[EXCERPT TO READ — start]
Item 1. Legal Proceedings

 

We are subject to litigation, claims, investigations and audits arising from time to time in the ordinary course of our business.

 

CleanSpark, Inc. v. Discover Growth Fund, LLC

 

On August 5, 2020, the Company filed a verified complaint (the “Complaint”) in the Supreme Court of the State of New York against an investor (“Investor”). Among other things, the Complaint seeks: declaratory relief against Investor in response to Investor’s claim that a Form 8-K filed by the Company in relation to a July 20, 2020 securities purchase agreement (the “July 2020 SPA”) needed pre-approval by Investor prior to filing, and injunctive relief in response to conversion notices sent by Investor claiming trigger events and defaults arising out of the failure to obtain the Form 8-K pre-approval. The case was subsequently removed to the United States District Court for the Southern District of New York, which then determined that the parties’ agreements required a JAMS arbitrator sitting in the U.S. Virgin Islands to resolve the parties’ dispute over which of their agreements’ competing forum selection clauses was controlling, and that therefore the Court’s personal jurisdiction over Investor had not been established. While the New York action was pending, Investor filed a demand for arbitration with JAMS in the U.S. Virgin Islands, alleging breach of the Securities Purchase Agreement dated December 31, 2018, and the Purchase Agreement dated April 17, 2019 (the “Prior SPAs”) between Investor and the Company (the “Arbitration”) and seeking issuance of additional shares of the Company. The Company then filed a response to Investor’s claims, denying Investor’s claims and asserting counterclaims against Investor, and also filed for emergency injunctive relief in the Arbitration seeking, among other things, an order enjoining Investor from continuing to pursue certain remedies based on the allegations in the Arbitration between Investor and the Company. On September 21, 2020, the arbitrator granted the Company’s motion for emergency interim relief in the Arbitration.
[EXCERPT TO READ — finish]
[DATA BLOCK — start]
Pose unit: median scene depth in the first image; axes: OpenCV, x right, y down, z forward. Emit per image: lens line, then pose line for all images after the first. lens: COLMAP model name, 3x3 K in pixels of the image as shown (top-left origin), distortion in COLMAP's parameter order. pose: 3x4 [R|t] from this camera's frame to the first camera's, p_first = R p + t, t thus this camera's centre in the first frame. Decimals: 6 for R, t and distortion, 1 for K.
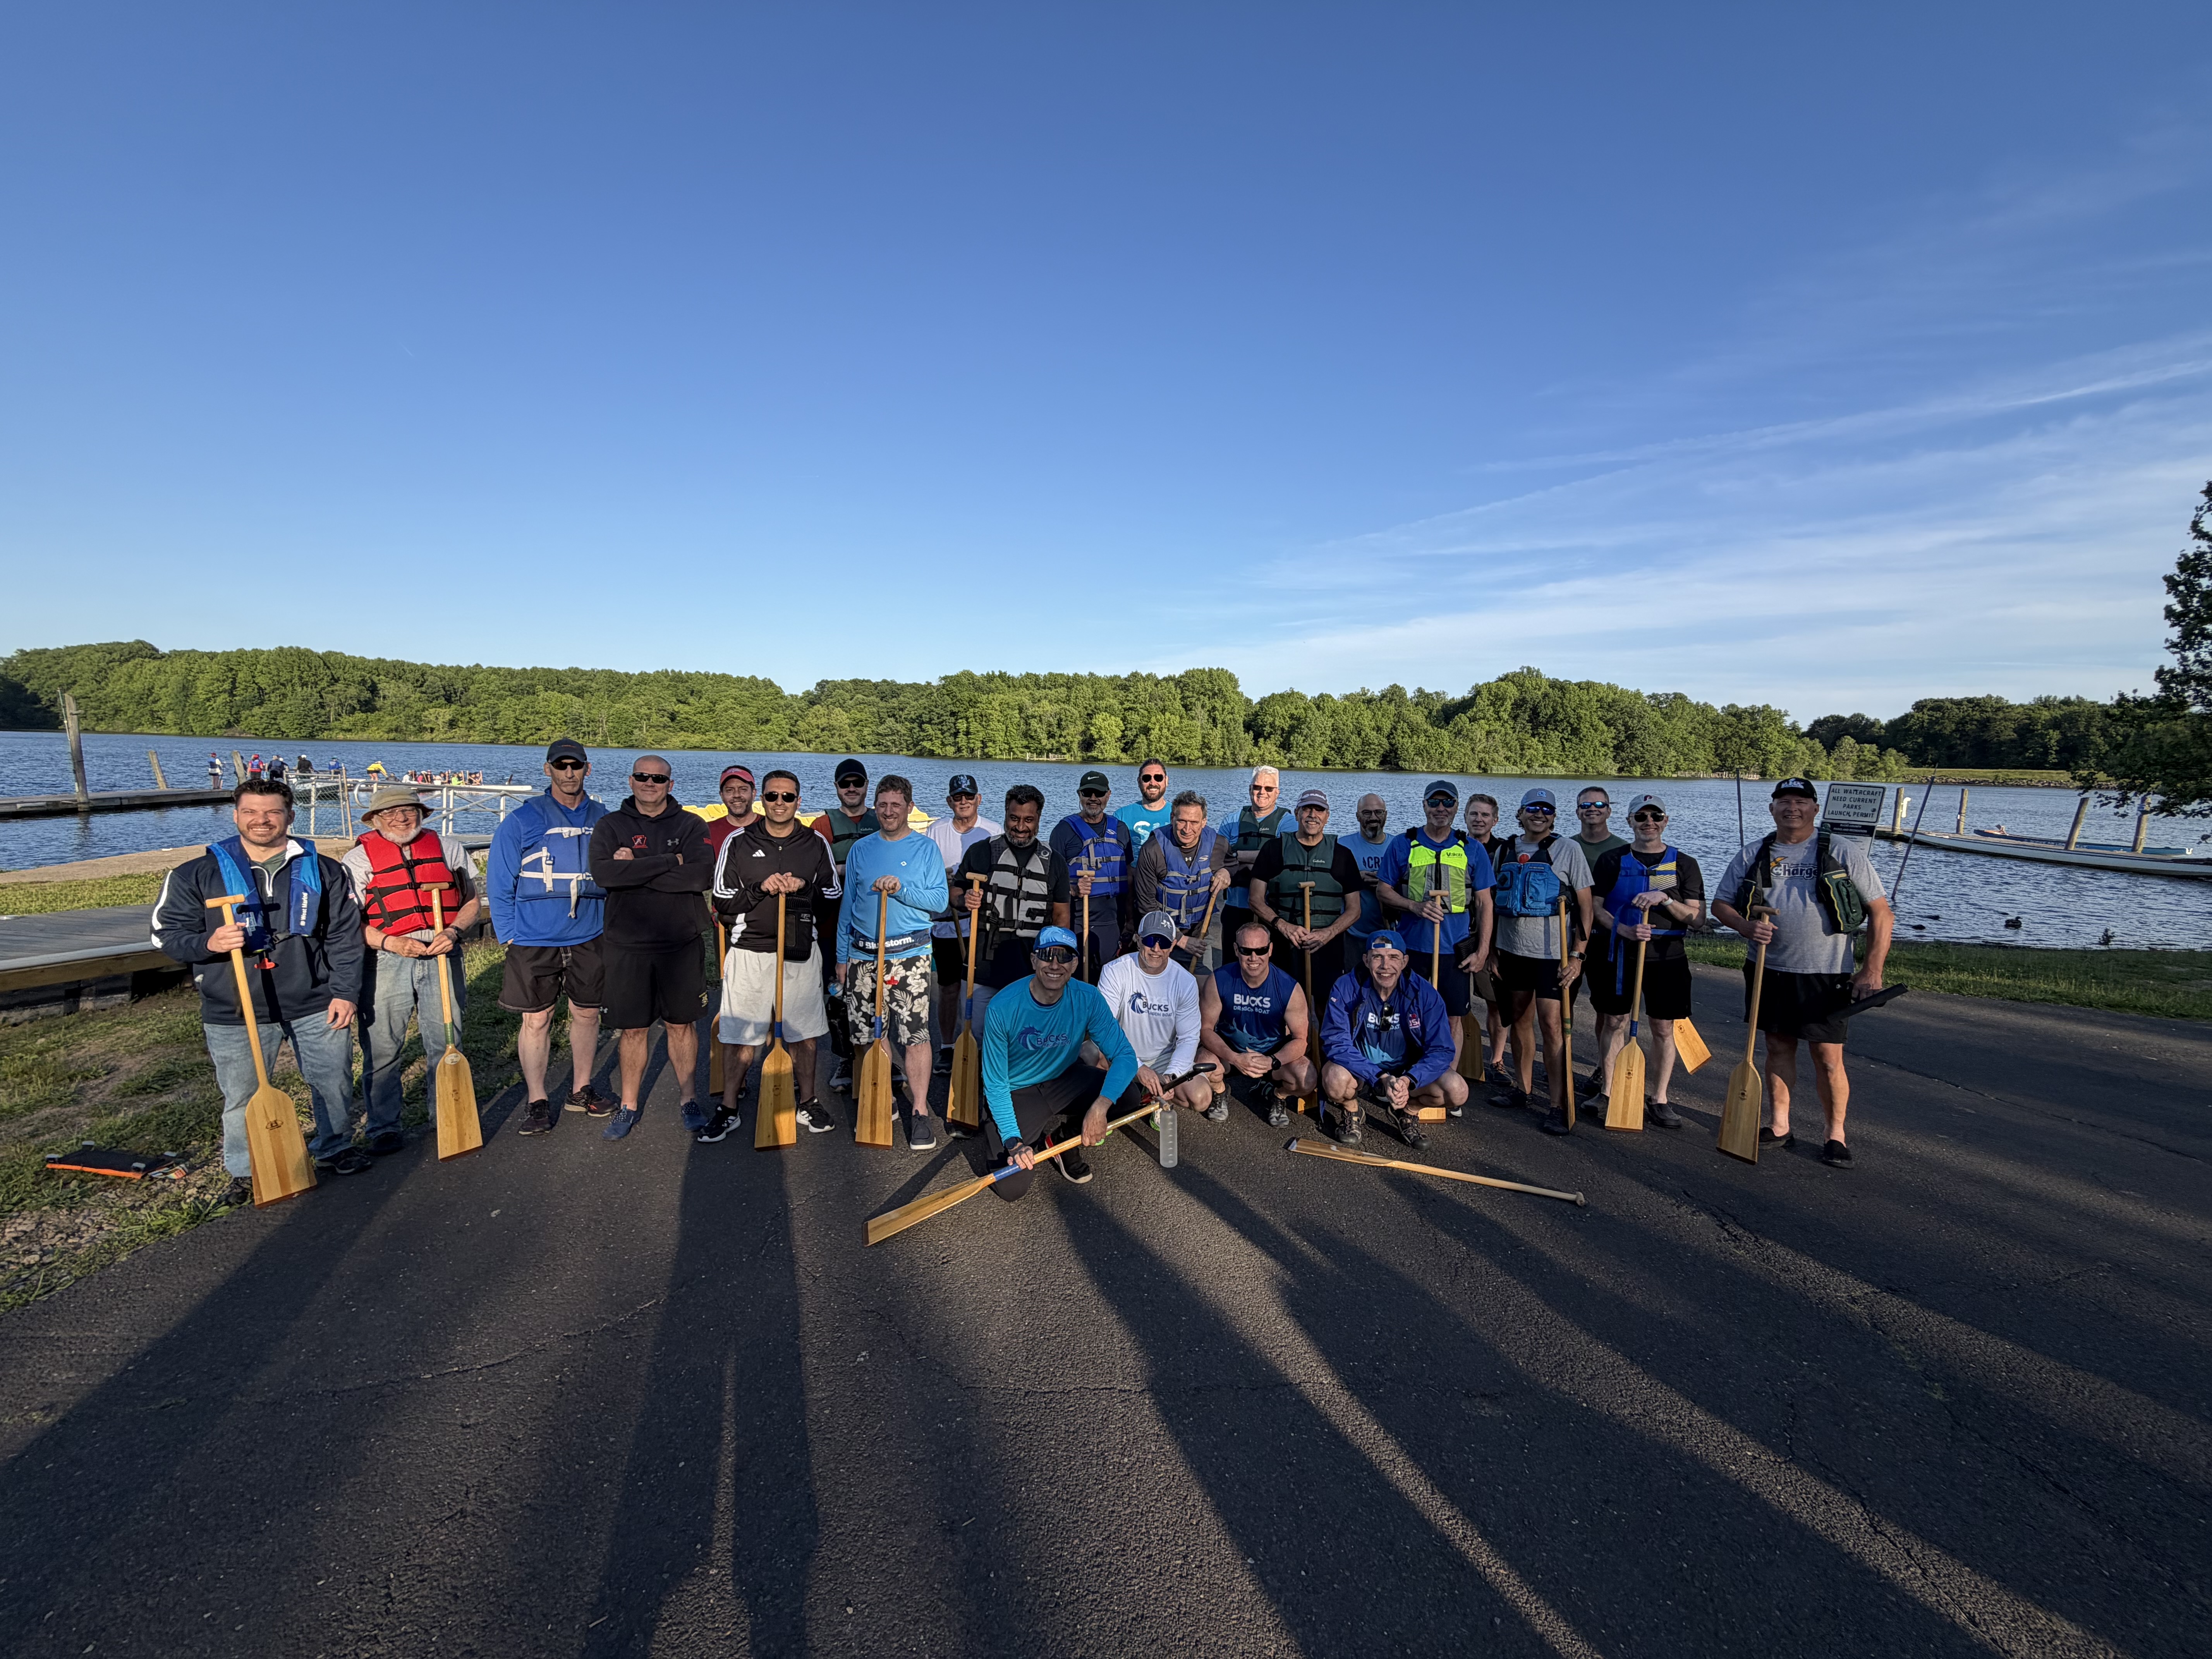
lens RADIAL K [[875.3, 0, 1093.3], [0, 875.3, 833.6], [0, 0, 1]] dist [-0.000069, 0.000282]
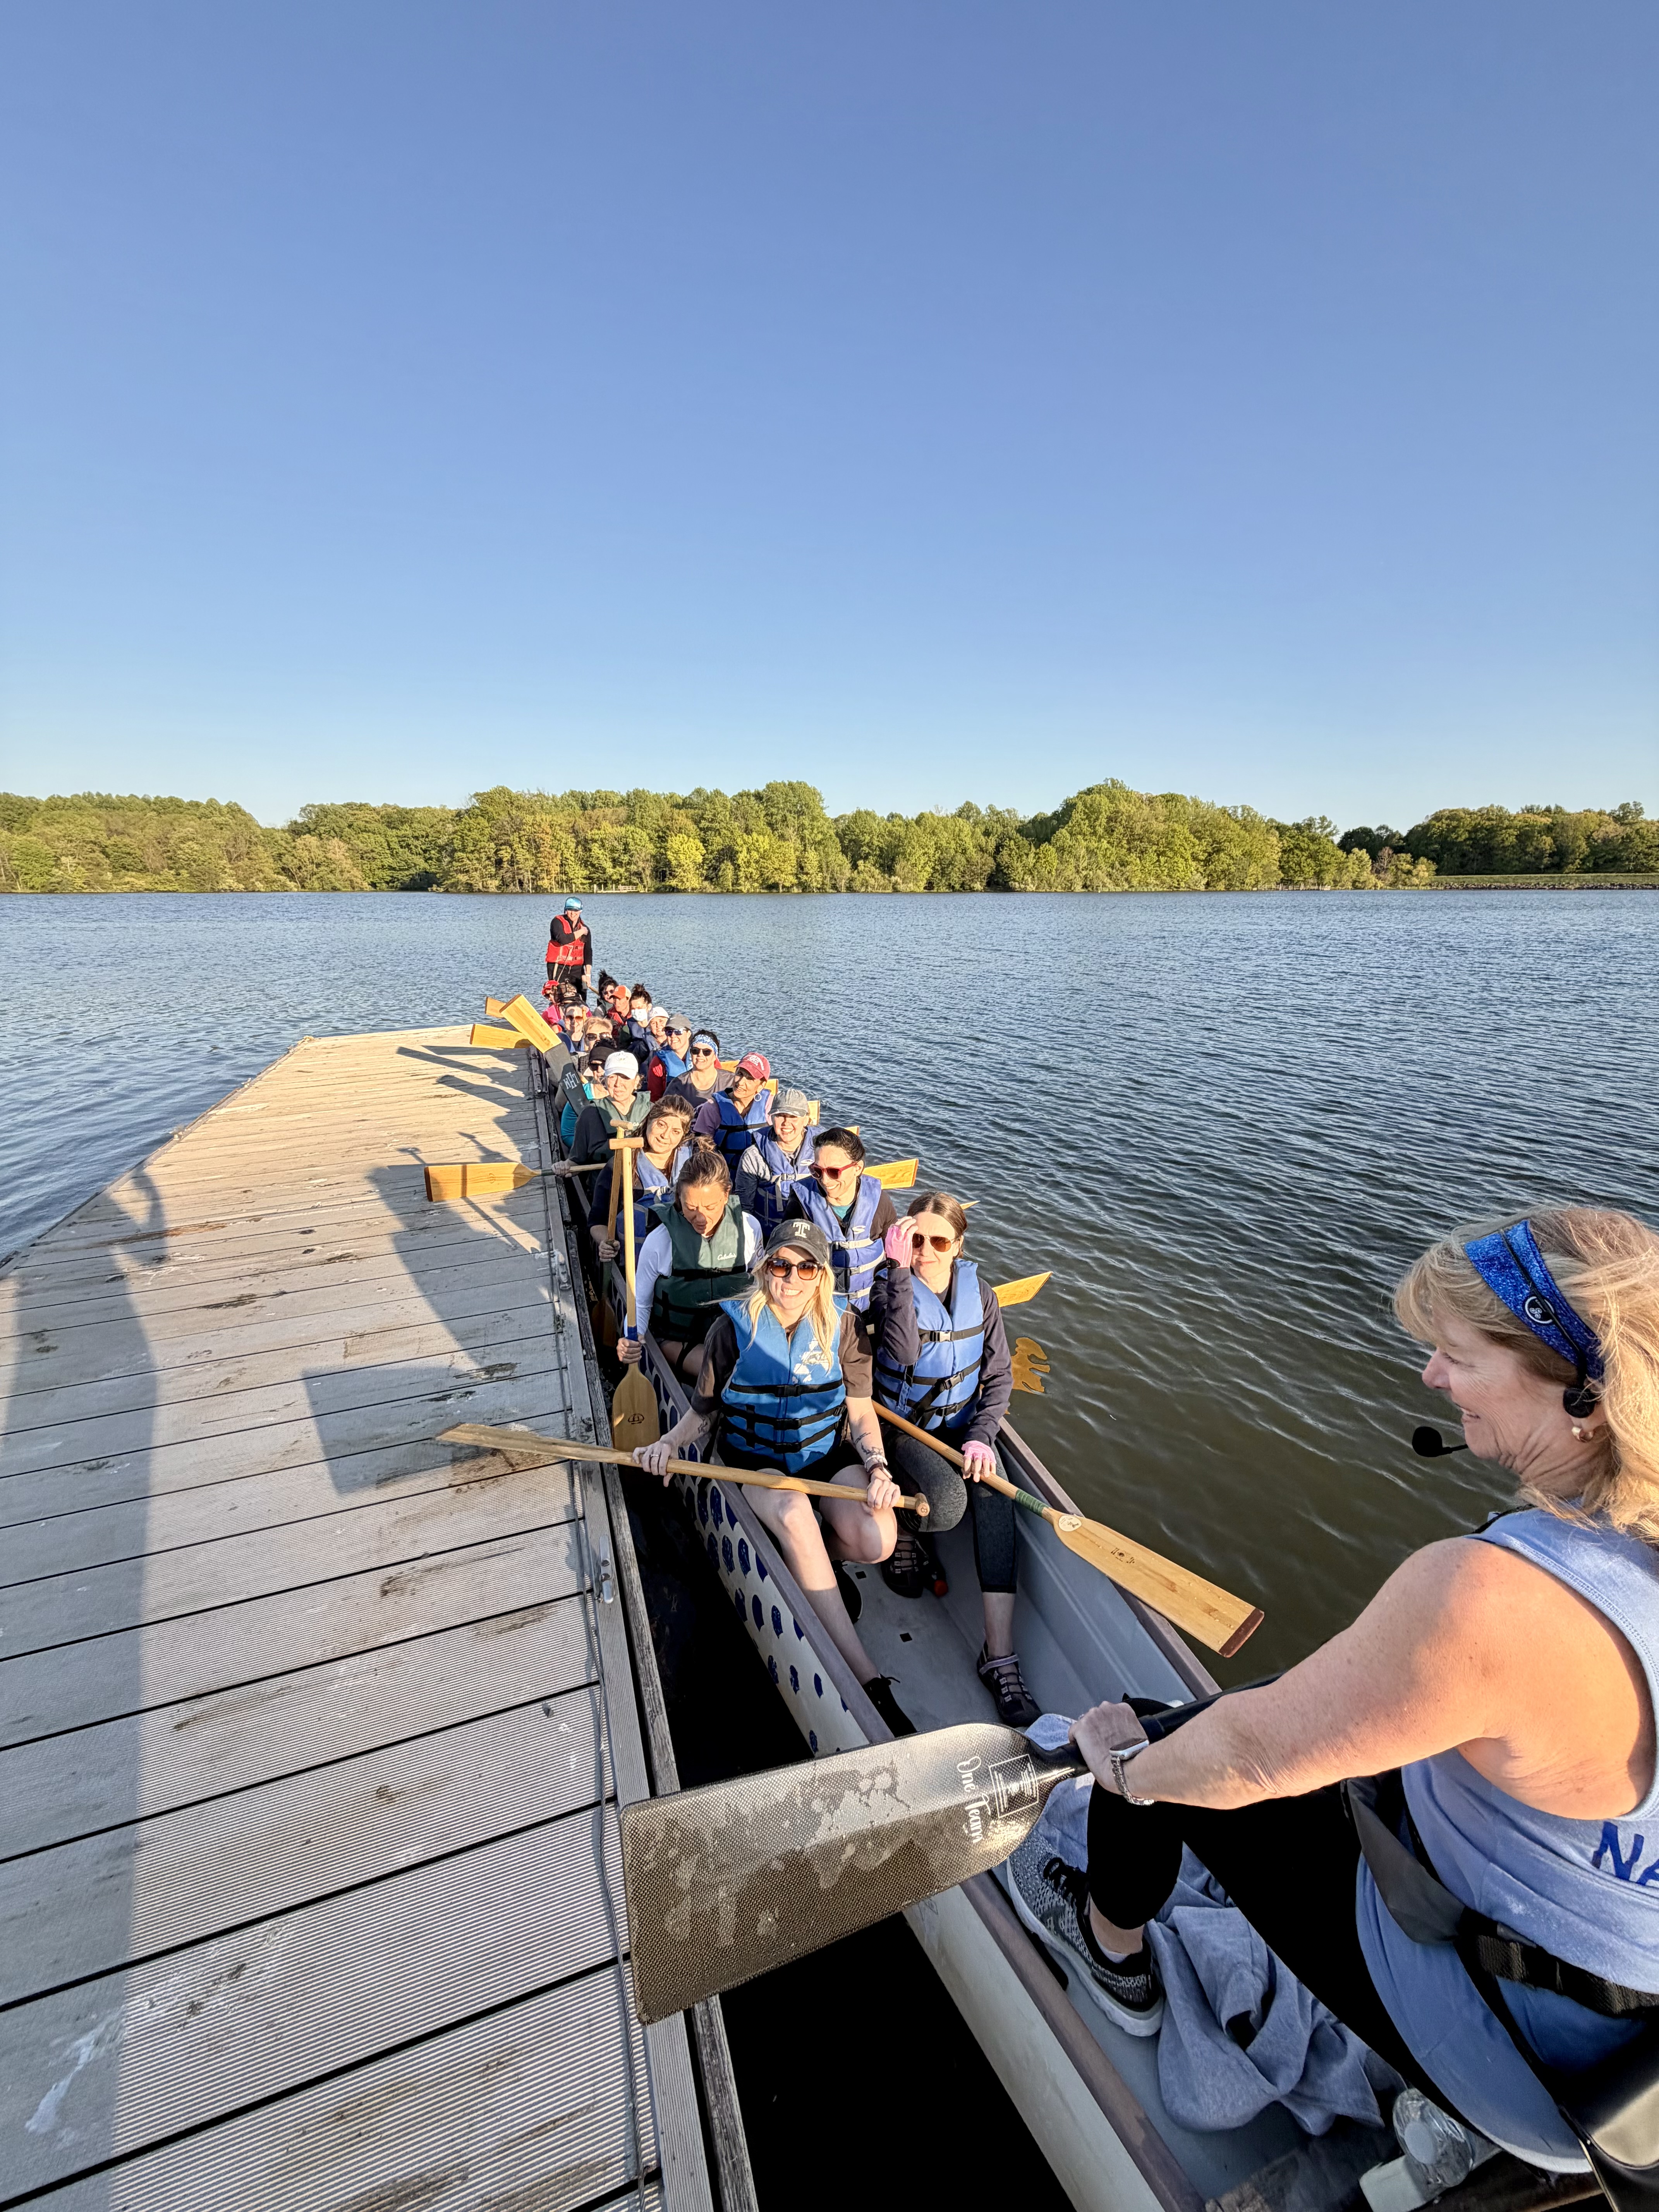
[DATA BLOCK — finish]
● WHAT YOU NEED TO DO:
1 - Retype the legal proceedings excerpt word for word, starting with "Item 1. Legal" and going on through "of our business.".
2 - According to the legal proceedings excerpt, on what date did the arbitrator grant the Company's motion for emergency interim relief?
3 - Carry on the legal proceedings excerpt about CleanSpark's dispute with Discover Growth Fund from the point where it stops.
The lines above are separate material and have no connection to the legal proceedings excerpt.

● ANSWERS TO THIS EXERCISE:
1 -
Item 1. Legal Proceedings

 

We are subject to litigation, claims, investigations and audits arising from time to time in the ordinary course of our business.

2 - September 21, 2020.

3 -
 

On April 30, 2021, the Arbitrator granted in part the Company’s motion for partial summary judgment and denied the Investor’s motion for partial summary judgment, and ordered the following:

 

(i)       the July 2020 SPA is a fully merged and integrated agreement and its publicity clause supersedes the publicity clauses of the Prior SPAs between Company and Investor with respect to securities filings relating to the July 2020 SPA transaction;

 

(ii)       the Company had no obligation to allow the Investor to review and approve certain 8-K’s and 10-Q’s concerning the July 2020 SPA transaction and the purported failure to allow the Investor to review and approve such filings was not a breach of the Prior SPAs between the Company and Investor;

 

(iii)       the Company’s obligations under the parties’ prior debenture and note (the “Debenture” and “Note”) were discharged when the Investor fully converted those instruments on or before June 30, 2020;

 

(iv)       the subsequent delivery notices sent by the Investor were void ab initio and the Company no longer has any obligations under the Debenture and Note; and

 

(v)       the Investor’s claim for liquidated damages arising from the Company’s alleged failure to deliver conversion shares under the Debenture and Note was denied on the grounds that (1) the Investor’s right to issue delivery notices had expired, and the Company’s obligations under the Debenture and Note had been discharged prior to June 30, 2020, and (2) all the Investor’s delivery notices rely at least in part on the Company’s alleged breach of the Prior SPAs’ publicity clause with respect to securities filings relating to the July 2020 SPA transaction, a claim to which the Arbitrator ruled in the Company’s favor.

 

In so holding, the Arbitrator also denied, as a matter of law, the Investor’s claims for breach of contract (Counts 1 and 2) and its claim seeking specific performance of delivering additional shares (Count 4).

 

Certain claims remain for trial in the Arbitration and the ultimate outcome of this matter cannot be determined with certainty. As it has stated previously, the Company believes that claims raised by the Investor in and related to the Arbitration are without merit, and the Company intends to continue to both defend itself vigorously and to vigorously prosecute its counterclaims.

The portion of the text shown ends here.